### REQUIRED WORK
Search the records for the string "SQUARE" and copy every line in which it appears.

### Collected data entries

==============================

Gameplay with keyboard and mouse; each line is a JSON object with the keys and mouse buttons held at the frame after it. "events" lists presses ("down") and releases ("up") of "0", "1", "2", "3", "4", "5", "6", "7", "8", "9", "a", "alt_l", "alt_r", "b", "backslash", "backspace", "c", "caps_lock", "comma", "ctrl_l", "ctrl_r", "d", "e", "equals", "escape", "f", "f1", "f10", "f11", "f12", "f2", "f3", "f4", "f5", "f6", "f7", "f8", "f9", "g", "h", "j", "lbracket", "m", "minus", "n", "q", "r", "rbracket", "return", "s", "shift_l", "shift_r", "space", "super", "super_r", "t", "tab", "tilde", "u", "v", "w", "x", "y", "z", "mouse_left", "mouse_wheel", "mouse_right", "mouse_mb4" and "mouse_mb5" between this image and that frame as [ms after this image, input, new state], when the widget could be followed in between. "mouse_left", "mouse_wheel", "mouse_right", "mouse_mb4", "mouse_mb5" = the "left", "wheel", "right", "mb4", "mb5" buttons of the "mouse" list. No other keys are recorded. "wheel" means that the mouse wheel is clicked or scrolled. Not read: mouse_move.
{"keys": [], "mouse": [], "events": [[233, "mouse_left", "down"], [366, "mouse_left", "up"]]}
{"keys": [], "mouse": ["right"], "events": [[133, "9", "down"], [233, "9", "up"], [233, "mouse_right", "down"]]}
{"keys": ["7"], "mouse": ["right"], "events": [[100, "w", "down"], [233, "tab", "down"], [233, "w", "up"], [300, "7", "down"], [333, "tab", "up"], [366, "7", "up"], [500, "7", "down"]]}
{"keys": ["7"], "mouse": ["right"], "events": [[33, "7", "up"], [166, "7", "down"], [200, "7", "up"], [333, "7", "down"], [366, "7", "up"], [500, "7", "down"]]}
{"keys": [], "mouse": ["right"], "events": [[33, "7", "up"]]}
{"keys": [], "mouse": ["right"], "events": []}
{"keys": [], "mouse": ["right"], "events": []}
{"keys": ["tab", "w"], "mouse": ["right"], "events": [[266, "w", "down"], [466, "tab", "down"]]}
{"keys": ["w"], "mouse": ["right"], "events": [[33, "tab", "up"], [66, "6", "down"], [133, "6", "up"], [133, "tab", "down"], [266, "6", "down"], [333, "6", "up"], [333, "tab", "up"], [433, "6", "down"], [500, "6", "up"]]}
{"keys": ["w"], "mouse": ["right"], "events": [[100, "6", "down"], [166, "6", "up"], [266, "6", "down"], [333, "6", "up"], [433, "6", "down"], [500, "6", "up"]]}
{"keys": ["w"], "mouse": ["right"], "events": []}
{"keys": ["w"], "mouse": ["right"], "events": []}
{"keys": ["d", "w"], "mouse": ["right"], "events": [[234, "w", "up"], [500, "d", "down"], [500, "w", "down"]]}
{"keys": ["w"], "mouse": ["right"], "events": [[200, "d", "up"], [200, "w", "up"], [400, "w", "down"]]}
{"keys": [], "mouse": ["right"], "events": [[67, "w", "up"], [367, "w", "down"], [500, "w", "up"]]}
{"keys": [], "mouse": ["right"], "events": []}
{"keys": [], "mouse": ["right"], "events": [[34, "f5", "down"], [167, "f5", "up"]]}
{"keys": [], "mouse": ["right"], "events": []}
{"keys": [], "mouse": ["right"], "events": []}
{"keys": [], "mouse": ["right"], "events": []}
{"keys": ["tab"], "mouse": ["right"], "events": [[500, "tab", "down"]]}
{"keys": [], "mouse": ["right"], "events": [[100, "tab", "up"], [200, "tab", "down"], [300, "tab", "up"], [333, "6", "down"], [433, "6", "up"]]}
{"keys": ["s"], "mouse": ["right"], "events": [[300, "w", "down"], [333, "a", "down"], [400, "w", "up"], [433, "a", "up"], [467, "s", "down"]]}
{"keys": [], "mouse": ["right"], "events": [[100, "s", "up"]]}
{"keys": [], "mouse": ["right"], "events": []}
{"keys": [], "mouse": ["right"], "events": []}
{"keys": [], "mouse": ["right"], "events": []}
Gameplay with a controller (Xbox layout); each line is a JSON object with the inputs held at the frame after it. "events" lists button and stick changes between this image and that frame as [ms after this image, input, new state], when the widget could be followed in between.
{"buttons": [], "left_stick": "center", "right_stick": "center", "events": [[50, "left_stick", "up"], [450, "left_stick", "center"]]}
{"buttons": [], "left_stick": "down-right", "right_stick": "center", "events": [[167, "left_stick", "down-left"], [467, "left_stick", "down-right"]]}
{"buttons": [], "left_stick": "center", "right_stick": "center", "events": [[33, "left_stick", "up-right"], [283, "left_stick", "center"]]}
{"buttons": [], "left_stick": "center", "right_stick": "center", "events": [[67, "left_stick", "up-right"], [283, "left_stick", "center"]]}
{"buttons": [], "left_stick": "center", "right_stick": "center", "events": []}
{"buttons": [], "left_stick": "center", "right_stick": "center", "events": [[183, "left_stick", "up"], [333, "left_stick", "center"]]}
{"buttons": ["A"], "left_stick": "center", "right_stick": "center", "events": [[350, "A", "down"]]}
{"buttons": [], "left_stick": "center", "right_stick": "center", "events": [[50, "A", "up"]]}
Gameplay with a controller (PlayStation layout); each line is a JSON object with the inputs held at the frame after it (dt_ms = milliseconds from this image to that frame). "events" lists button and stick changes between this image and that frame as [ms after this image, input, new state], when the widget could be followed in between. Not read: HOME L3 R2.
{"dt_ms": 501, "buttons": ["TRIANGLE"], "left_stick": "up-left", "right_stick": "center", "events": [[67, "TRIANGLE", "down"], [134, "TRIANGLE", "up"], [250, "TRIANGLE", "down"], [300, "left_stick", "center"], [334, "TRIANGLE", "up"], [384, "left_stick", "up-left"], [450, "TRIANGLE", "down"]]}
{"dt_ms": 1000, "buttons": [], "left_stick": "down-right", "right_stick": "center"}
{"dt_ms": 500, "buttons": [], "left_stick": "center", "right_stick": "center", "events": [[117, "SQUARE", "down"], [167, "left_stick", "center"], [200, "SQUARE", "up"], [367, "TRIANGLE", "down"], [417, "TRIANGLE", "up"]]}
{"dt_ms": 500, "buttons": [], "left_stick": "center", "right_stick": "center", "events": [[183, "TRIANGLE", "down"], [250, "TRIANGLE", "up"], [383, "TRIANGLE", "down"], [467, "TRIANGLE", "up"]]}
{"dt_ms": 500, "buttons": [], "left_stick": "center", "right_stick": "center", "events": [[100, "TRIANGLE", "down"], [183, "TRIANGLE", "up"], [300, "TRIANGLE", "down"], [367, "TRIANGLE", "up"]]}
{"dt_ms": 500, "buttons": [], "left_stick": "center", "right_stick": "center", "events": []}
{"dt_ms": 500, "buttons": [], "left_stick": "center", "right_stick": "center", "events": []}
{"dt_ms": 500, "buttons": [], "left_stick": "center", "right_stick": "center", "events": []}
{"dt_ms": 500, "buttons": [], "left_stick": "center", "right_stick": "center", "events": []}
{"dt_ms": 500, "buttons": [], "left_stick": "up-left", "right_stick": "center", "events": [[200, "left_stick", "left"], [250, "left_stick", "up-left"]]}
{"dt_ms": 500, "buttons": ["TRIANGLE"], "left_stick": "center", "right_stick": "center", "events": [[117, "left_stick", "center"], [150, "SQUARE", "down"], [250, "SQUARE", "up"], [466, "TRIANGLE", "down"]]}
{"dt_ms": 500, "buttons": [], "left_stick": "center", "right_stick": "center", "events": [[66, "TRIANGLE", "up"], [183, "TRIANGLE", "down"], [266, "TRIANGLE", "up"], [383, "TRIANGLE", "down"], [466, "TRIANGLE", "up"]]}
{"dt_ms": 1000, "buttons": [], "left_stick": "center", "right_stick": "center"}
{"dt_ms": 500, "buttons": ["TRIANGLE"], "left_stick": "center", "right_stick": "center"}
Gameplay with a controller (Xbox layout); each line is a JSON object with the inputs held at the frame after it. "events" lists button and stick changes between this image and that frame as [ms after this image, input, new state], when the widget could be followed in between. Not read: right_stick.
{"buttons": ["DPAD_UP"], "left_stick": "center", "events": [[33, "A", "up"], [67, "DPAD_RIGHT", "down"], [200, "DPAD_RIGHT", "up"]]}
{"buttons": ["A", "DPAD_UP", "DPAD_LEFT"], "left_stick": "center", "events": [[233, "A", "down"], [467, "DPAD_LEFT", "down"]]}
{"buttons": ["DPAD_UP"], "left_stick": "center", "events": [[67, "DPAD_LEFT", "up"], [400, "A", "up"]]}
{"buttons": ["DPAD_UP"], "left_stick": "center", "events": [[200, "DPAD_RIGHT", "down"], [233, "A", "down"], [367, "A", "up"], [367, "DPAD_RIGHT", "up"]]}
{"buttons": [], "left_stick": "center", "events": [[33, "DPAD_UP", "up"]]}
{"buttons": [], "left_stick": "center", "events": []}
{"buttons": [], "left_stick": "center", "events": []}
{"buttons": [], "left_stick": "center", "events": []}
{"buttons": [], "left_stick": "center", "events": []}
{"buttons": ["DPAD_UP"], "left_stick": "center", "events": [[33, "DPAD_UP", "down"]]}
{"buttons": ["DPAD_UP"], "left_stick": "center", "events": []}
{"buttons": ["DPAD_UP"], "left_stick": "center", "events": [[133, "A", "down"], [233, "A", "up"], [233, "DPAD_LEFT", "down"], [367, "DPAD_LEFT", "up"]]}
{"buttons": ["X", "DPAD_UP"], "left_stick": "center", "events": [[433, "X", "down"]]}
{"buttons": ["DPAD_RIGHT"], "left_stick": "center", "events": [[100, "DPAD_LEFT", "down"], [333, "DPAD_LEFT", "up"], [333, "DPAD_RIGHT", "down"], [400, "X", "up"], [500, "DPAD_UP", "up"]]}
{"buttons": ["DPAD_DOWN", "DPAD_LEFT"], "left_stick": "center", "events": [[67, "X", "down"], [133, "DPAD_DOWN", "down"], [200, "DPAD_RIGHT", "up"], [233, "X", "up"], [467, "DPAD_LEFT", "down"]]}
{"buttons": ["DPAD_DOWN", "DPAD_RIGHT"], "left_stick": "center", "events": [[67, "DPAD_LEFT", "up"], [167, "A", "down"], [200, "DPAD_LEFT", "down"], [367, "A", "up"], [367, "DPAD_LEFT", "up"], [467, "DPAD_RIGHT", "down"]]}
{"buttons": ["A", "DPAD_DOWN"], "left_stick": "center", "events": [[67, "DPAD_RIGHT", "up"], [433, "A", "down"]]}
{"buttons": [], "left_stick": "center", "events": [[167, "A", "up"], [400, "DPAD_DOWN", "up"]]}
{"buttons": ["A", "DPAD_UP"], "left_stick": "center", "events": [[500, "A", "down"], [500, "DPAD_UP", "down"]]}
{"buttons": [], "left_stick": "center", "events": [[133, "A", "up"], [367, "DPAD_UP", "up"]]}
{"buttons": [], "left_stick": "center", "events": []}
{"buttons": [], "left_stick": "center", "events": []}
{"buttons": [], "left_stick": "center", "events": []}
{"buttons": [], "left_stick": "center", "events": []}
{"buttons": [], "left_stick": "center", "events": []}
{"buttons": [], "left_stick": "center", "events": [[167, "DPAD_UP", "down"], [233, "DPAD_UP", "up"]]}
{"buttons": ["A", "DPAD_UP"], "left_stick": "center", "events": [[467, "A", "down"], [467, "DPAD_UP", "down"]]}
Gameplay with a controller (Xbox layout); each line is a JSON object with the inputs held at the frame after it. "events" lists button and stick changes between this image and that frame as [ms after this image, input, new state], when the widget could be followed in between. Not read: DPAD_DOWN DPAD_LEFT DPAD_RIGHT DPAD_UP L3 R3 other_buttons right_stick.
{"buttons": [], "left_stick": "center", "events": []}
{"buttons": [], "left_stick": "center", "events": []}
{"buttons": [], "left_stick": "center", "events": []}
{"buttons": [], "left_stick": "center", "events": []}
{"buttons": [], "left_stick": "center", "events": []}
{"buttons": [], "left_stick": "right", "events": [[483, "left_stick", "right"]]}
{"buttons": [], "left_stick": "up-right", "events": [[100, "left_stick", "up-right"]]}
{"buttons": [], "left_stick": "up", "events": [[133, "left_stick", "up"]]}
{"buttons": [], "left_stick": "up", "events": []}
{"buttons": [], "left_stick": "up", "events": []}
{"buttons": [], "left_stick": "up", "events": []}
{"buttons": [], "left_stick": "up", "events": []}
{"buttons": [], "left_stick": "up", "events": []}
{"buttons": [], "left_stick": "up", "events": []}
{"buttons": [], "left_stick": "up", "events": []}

==============================

### REPLY
{"dt_ms": 500, "buttons": [], "left_stick": "center", "right_stick": "center", "events": [[117, "SQUARE", "down"], [167, "left_stick", "center"], [200, "SQUARE", "up"], [367, "TRIANGLE", "down"], [417, "TRIANGLE", "up"]]}
{"dt_ms": 500, "buttons": ["TRIANGLE"], "left_stick": "center", "right_stick": "center", "events": [[117, "left_stick", "center"], [150, "SQUARE", "down"], [250, "SQUARE", "up"], [466, "TRIANGLE", "down"]]}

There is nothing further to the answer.